The benefits of backpropagation are particularly pronounced: the backward kernel for GEMM-Residual-PartialRMS-GEMM achieves a speedup of 1.6 to 1.8 times over the baseline, while the SwiGLU backward pass shows an improvement of approximately 1.4 to 1.6 times. In this area, the gap between LLMs and hand-crafted implementations is similarly small. This is not surprising: backpropagation inherently involves more access to intermediate tensors, making the benefits of tail fusion even greater; and CODA’s primitive design is sufficiently clear, enabling AI models to correctly compose them.

In end-to-end benchmarks of full Transformer layers, CODA achieves forward acceleration of approximately 5% to 20% across different scales, with more significant improvements observed at larger model sizes (corresponding to hidden dimensions of 70B).

In terms of numerical precision, CODA’s reparameterization adjusts the timing of RMSNorm scaling factor application, but experiments show its numerical error is comparable to the PyTorch reference implementation—and in some configurations, even smaller, thanks to the GEMM main loop’s higher-precision accumulator.

What CODA Can Do: A Quick Reference Guide—Before diving into the bigger picture, let’s clearly define the scope of CODA’s capabilities.

Coverage: Nearly all computations in the forward and backward passes of standard Transformers (e.g., LLaMA architecture), excluding attention and word embeddings, including RMSNorm, residual addition, SwiGLU activation, RoPE rotary positional encoding, cross-entropy loss, and the backward gradient computations for these operations.
Acceleration effect: Across hidden dimensions ranging from 1B to 70B, individual operators show varying degrees of improvement over the cuBLAS + torch.compile baseline, with the most significant gains observed in backpropagation (some kernels achieving over 1.6x speedup); end-to-end forward acceleration for complete Transformer layers ranges from 5% to 20%, with more pronounced benefits in larger model sizes.
CODA is implemented based on CuTeDSL (a Python DSL for NVIDIA CUTLASS), supporting both human programmers and AI models for kernel development, with both approaches achieving high performance.
Current limitations: Only single-GPU scenarios are supported, with no distributed training; parameterization is primarily designed for standard Transformer architectures, and compatibility with other architectures has not been verified.

Conclusion

CODA is not an isolated effort.

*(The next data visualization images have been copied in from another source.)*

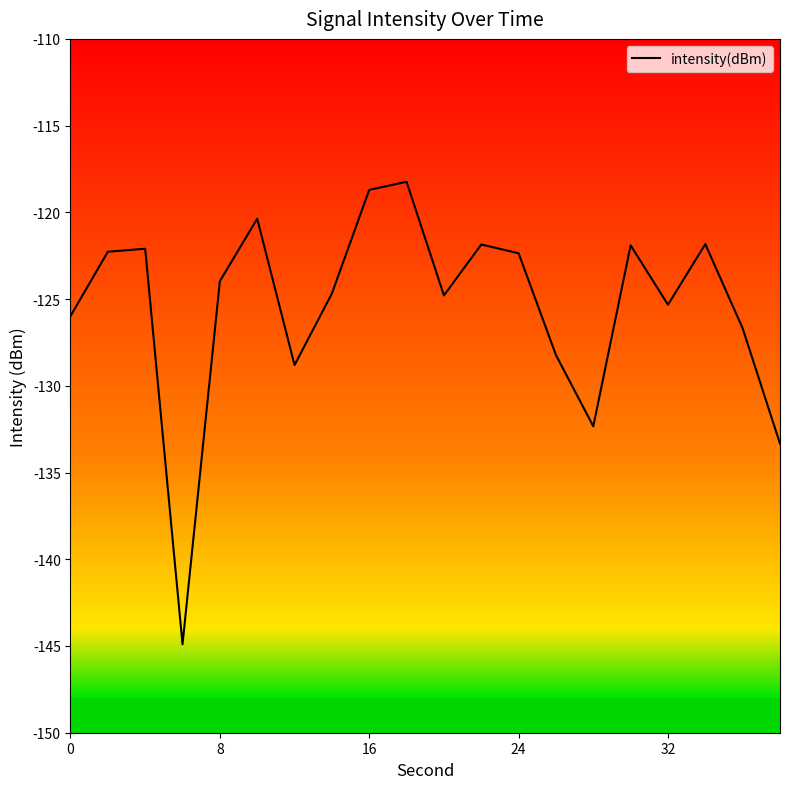

How many values exceed -123?

9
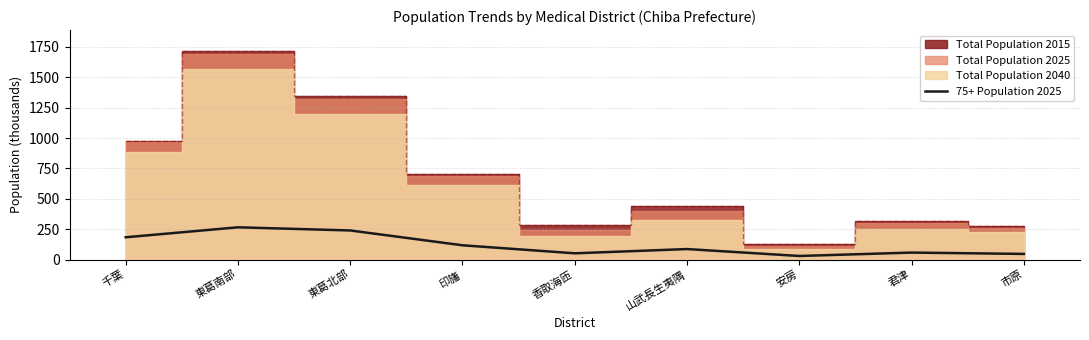

Rank the categories by value from lowest to highest.

安房, 市原, 香取海匝, 君津, 山武長生夷隅, 印旛, 千葉, 東葛北部, 東葛南部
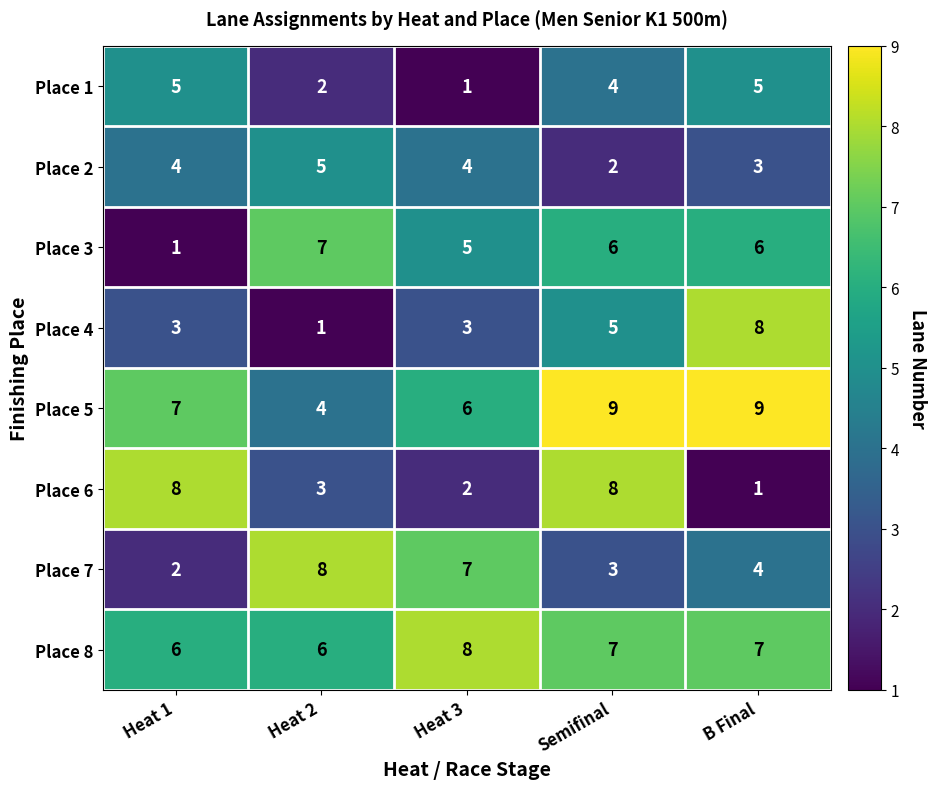

What is the difference between the highest and lowest values at Heat 3?

7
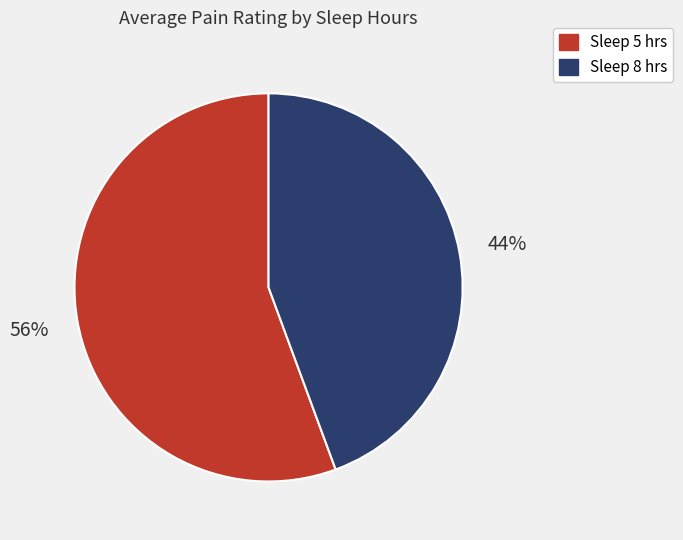

Which slice is the smallest?

Sleep 8 hrs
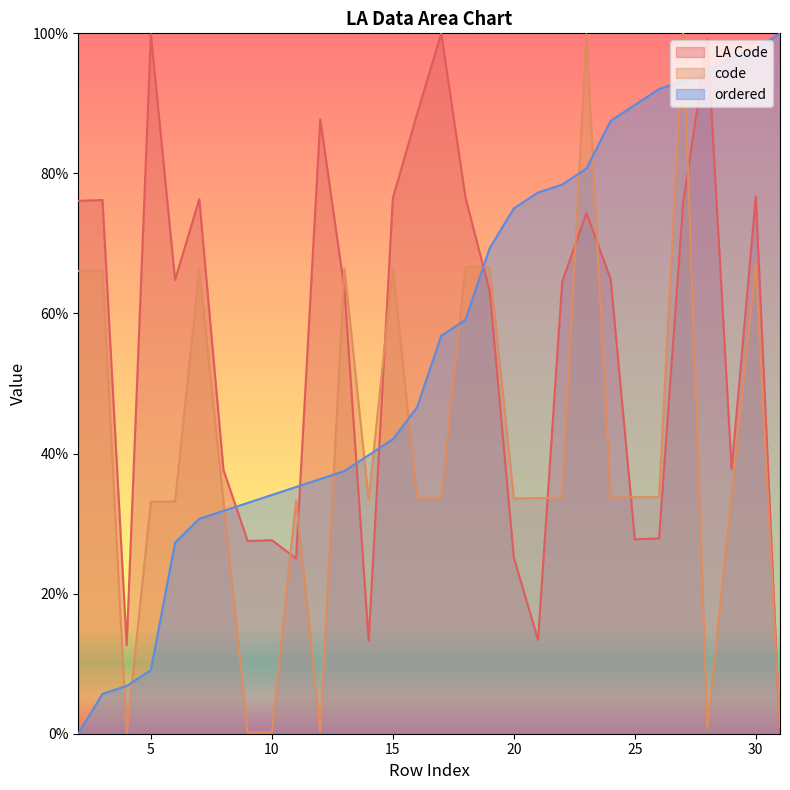

What is the spread (max minus min) of values at 8?

5.9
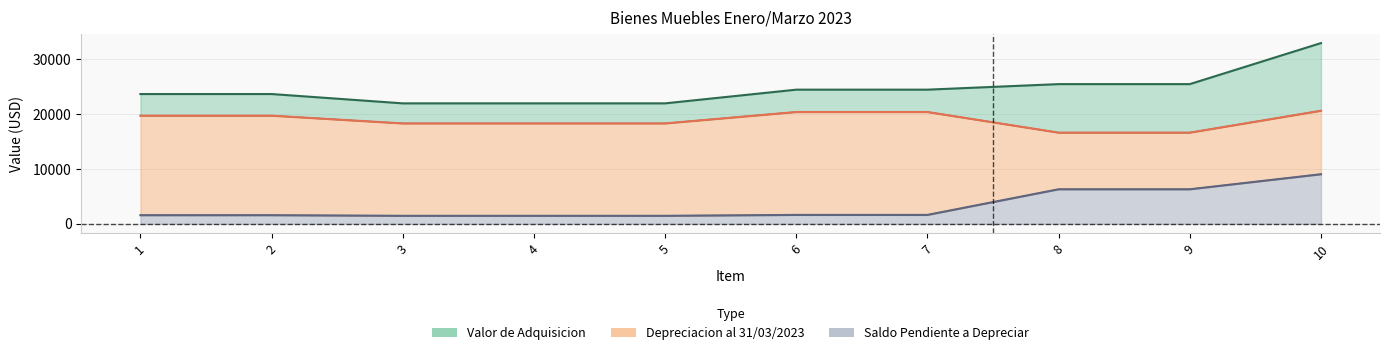

Is the value of Valor de Adquisicion at 4 greater than the value of Saldo Pendiente a Depreciar at 5?

Yes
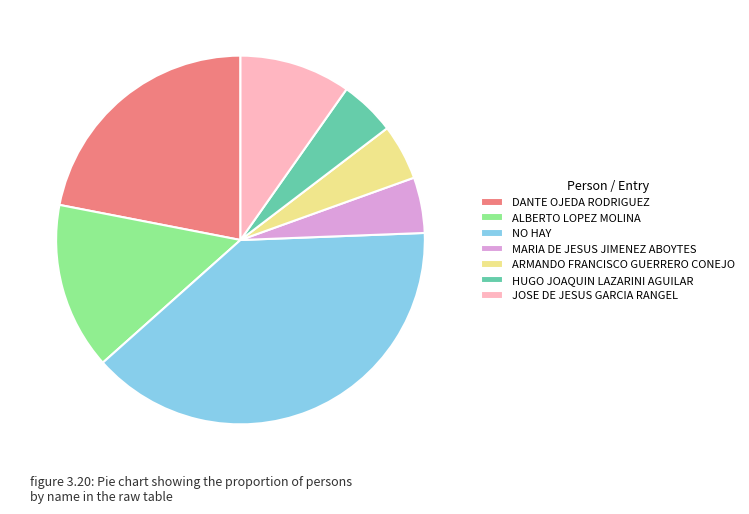

What is the largest slice in the pie chart?

NO HAY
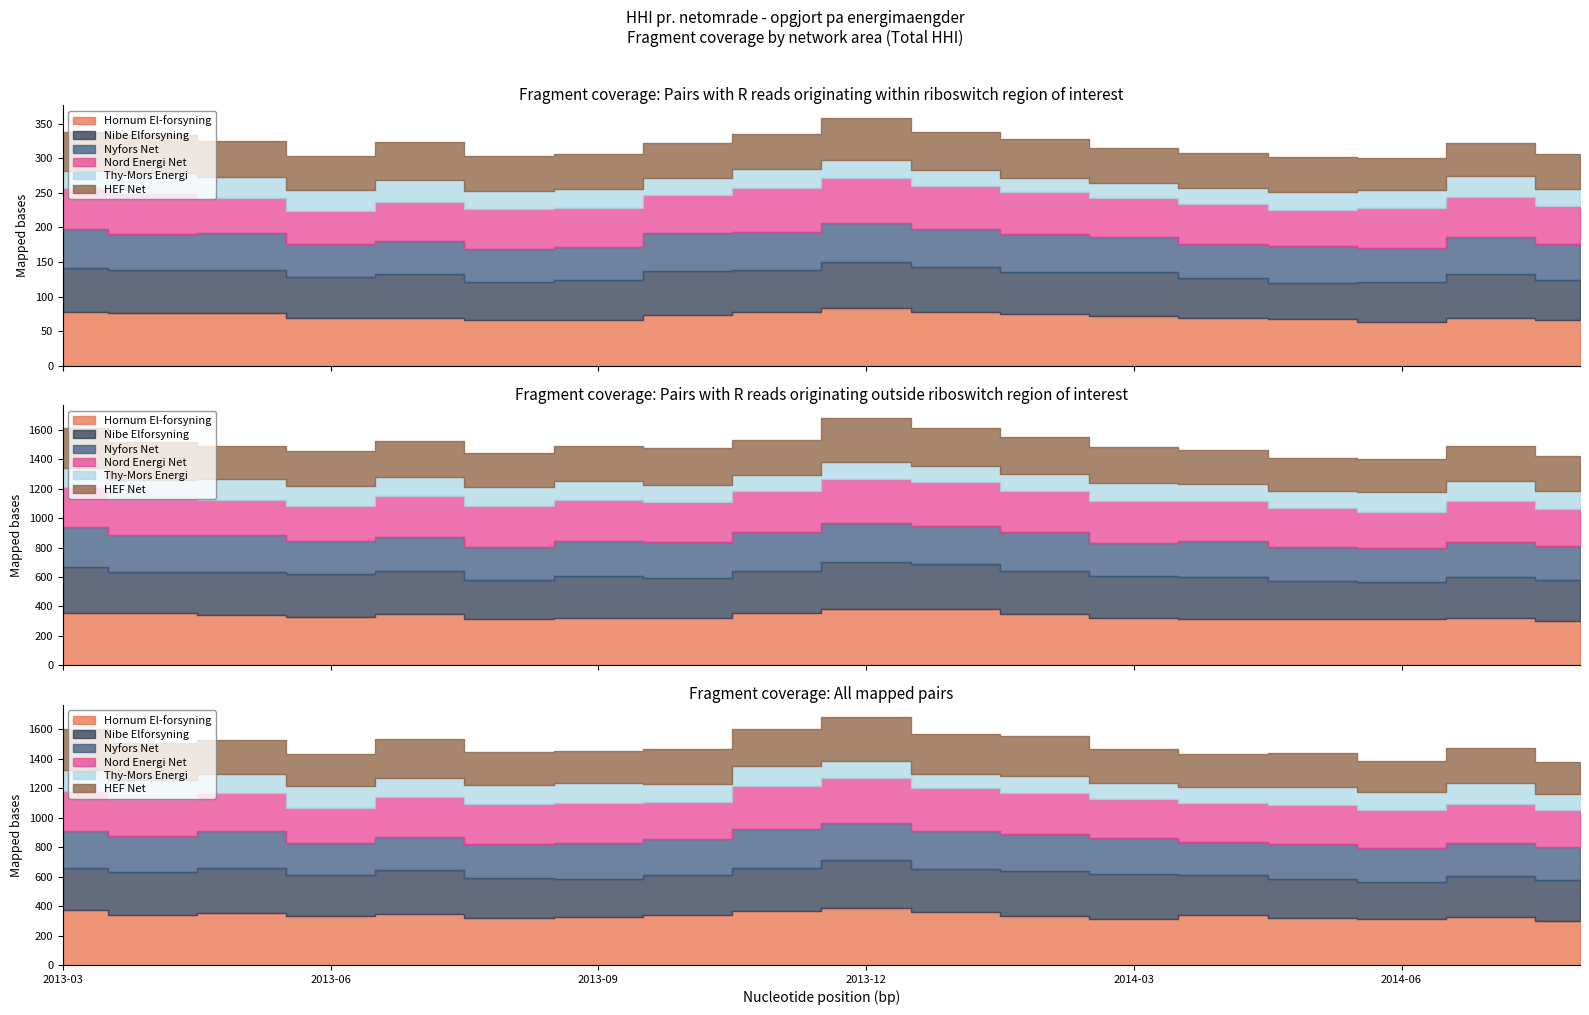

True or false: Nibe Elforsyning and Hornum El-forsyning cross at least once.

False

It is a concrete implementation of a broader idea: on GPUs, the real optimization opportunities often lie not in "what to compute," but in "how to move data."

FlashAttention brings attention computations into on-chip memory, and CODA seeks to do the same for normalization and activation functions. Triton has lowered the barrier to writing custom kernels, while ThunderKittens, TileLang, and others are further exploring this space at various levels. Together, these efforts point toward a single goal: unifying the expressive convenience of PyTorch operator graphs with the near-handwritten-CUDA execution efficiency within a single programmable framework.

The last line of Tri Dao’s tweet is worth reflecting on again: “LLMs and beginners can write light-speed kernels for all Transformer operations.” Underlying this is a deeper logic: when programming abstractions are designed well enough, AI models themselves can participate in optimizing their own training infrastructure. This loop is what makes CODA truly fascinating.

From this perspective, the name "CODA" may carry deeper meaning. In classical music, a coda is the concluding passage that brings a piece to a close. Here, it serves as the "coda" of the GEMM kernel—and crafting this final section may well be the next crucial chapter in improving the efficiency of Transformer training systems.